CHALLENGE 1 >>
Duplicate the passage of the progress report from "Technical Report" to "sustain further development.".

QUOTED TEXT >>
DARPA MARS program research progress

Project Title: Robust Navigation by Probabilistic Volumetric Sensing

Organization: Carnegie Mellon University

Principal Investigator: Hans Moravec

Date: January 20, 2000

Technical Report


We are engaged in a 100% effort to develop laboratory prototype sensor-based software for utility mobile robots for industrial transport, floor maintenance, security etc., that matches the months-between-error reliability of existing industrial robots without requiring their expensive worksite preparation or site-specific programming. Our machines will navigate employing a dense 3D awareness of their surroundings, be tolerant of route surprises, and be easily placed by ordinary workers in entirely new routes or work areas. The long-elusive combination of easy installation and reliability should greatly expand cost-effective niches for mobile robots, and make possible a growing market that can itself sustain further development.

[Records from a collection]
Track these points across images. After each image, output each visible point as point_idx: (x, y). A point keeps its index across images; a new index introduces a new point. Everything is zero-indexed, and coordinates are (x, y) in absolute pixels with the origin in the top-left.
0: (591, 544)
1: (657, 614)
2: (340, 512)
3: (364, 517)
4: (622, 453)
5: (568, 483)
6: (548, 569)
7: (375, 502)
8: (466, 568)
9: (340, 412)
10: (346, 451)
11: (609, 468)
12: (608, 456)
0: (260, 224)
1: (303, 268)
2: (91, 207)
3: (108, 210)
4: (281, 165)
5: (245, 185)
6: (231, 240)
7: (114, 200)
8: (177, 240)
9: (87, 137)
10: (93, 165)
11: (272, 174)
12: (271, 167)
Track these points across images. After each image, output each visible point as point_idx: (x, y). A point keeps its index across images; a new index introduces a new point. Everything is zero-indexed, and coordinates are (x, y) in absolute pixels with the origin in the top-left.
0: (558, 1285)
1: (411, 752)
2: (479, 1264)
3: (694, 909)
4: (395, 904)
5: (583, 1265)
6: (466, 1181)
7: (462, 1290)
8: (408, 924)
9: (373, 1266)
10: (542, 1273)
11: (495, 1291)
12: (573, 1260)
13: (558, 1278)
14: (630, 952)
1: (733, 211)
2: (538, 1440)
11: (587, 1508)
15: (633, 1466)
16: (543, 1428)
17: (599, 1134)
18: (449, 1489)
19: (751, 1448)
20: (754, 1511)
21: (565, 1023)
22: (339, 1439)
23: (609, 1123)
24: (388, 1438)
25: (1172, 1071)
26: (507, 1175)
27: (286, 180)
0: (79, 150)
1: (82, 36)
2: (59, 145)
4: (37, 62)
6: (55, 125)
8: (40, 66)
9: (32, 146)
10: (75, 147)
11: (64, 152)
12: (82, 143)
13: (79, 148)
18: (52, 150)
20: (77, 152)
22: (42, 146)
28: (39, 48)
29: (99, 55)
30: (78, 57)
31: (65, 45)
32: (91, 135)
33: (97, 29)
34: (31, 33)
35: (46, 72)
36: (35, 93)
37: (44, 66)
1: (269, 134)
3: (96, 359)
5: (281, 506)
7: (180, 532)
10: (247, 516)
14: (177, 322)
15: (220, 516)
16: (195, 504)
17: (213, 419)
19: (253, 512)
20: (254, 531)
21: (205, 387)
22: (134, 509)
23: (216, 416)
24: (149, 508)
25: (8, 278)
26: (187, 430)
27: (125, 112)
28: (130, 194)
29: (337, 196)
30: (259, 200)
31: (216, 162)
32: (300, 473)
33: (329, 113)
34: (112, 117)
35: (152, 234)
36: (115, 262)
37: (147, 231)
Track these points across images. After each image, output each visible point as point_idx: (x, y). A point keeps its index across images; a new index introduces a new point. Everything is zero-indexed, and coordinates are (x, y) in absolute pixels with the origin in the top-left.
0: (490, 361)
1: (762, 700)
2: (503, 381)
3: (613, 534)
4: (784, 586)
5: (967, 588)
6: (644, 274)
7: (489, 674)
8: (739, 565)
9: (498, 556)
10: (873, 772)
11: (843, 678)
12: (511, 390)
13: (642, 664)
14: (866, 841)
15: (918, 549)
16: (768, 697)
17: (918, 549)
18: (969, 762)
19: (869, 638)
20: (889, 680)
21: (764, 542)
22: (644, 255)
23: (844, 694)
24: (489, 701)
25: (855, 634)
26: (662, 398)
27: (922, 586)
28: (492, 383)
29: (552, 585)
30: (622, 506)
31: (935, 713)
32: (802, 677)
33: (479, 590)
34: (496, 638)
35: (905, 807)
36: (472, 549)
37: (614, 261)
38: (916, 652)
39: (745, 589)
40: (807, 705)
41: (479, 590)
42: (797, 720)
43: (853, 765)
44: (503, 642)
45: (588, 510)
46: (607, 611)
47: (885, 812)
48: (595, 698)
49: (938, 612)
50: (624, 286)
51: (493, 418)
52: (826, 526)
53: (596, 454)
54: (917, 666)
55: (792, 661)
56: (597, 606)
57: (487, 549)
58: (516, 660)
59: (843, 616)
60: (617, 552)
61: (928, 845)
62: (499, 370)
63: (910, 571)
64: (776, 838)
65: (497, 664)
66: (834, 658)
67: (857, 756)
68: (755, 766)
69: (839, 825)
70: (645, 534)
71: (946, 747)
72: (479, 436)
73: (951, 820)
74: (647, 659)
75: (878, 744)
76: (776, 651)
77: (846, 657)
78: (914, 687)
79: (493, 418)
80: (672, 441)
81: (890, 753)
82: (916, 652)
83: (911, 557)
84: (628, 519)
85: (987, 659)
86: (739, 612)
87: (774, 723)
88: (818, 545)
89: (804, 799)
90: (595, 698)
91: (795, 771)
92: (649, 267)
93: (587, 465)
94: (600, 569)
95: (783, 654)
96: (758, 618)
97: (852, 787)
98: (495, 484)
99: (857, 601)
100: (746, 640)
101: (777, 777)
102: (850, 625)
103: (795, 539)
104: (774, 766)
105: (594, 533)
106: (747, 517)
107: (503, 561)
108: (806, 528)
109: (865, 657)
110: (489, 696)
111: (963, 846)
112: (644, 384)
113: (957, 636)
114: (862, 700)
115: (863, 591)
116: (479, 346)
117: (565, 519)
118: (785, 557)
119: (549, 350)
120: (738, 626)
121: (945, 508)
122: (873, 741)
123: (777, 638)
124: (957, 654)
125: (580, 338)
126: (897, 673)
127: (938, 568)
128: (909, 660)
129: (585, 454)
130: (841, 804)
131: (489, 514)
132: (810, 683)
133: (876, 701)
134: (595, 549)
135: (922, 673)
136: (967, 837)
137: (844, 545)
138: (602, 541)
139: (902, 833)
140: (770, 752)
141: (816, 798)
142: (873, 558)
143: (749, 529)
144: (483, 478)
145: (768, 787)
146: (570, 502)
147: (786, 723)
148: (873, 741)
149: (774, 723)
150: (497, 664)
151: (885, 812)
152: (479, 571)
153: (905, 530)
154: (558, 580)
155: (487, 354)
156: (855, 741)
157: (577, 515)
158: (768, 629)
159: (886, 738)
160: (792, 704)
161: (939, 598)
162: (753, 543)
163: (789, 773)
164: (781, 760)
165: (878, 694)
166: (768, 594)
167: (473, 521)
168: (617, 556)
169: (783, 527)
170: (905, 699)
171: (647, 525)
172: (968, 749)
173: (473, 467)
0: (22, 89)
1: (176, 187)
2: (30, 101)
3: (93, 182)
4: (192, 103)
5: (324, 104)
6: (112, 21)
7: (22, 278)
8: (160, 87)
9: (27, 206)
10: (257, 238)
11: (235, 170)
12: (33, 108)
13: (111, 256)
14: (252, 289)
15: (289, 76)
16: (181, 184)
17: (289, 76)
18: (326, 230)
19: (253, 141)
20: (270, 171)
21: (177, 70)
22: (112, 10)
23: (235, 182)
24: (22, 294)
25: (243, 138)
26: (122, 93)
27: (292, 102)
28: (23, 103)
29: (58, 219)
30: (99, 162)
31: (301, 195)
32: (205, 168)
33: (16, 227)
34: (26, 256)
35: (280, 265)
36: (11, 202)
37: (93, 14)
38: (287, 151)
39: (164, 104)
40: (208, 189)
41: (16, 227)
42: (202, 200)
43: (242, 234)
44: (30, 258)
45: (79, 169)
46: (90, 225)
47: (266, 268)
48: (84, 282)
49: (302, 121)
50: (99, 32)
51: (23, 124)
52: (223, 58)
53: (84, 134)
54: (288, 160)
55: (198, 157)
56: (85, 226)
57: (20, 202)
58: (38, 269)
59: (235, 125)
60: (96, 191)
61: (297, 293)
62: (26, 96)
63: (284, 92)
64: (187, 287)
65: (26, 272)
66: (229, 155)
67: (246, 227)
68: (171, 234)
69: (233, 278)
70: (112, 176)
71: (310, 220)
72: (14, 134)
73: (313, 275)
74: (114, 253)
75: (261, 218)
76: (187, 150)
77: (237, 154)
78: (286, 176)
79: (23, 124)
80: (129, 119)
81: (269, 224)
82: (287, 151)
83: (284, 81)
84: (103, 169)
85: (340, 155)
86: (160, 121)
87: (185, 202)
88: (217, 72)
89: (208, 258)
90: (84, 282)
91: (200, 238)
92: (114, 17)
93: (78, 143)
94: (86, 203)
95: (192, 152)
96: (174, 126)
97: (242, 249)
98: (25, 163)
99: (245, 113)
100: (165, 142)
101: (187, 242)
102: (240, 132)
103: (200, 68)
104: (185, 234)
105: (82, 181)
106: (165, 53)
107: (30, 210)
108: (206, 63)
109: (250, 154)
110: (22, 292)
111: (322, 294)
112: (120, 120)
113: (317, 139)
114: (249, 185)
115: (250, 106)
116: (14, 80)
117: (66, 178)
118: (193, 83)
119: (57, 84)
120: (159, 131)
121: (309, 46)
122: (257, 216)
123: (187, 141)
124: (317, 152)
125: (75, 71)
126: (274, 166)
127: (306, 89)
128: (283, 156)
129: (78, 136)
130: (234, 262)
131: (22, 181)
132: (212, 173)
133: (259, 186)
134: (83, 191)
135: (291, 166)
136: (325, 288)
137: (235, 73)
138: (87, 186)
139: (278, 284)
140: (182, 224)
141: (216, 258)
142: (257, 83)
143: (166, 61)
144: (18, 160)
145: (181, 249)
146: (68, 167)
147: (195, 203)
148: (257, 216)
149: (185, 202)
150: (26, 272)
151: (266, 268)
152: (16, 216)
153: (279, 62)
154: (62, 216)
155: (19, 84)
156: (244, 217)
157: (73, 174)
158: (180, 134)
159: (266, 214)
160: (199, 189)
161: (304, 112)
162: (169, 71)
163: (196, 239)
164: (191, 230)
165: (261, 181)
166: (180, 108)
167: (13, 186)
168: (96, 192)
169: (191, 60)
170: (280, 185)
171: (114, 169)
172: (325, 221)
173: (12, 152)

CHALLENGE 2 >>
Rewrite the rows from the first one through the line with "12: (271, 167)", replacing "absolute pixels" with "image pixels" and leaving the rest unchanged.

PROBLEM SOLUTION 1 >>
Technical Report


We are engaged in a 100% effort to develop laboratory prototype sensor-based software for utility mobile robots for industrial transport, floor maintenance, security etc., that matches the months-between-error reliability of existing industrial robots without requiring their expensive worksite preparation or site-specific programming. Our machines will navigate employing a dense 3D awareness of their surroundings, be tolerant of route surprises, and be easily placed by ordinary workers in entirely new routes or work areas. The long-elusive combination of easy installation and reliability should greatly expand cost-effective niches for mobile robots, and make possible a growing market that can itself sustain further development.

PROBLEM SOLUTION 2 >>
Track these points across images. After each image, output each visible point as point_idx: (x, y). A point keeps its index across images; a new index introduces a new point. Everything is zero-indexed, and coordinates are (x, y) in image pixels with the origin in the top-left.
0: (591, 544)
1: (657, 614)
2: (340, 512)
3: (364, 517)
4: (622, 453)
5: (568, 483)
6: (548, 569)
7: (375, 502)
8: (466, 568)
9: (340, 412)
10: (346, 451)
11: (609, 468)
12: (608, 456)
0: (260, 224)
1: (303, 268)
2: (91, 207)
3: (108, 210)
4: (281, 165)
5: (245, 185)
6: (231, 240)
7: (114, 200)
8: (177, 240)
9: (87, 137)
10: (93, 165)
11: (272, 174)
12: (271, 167)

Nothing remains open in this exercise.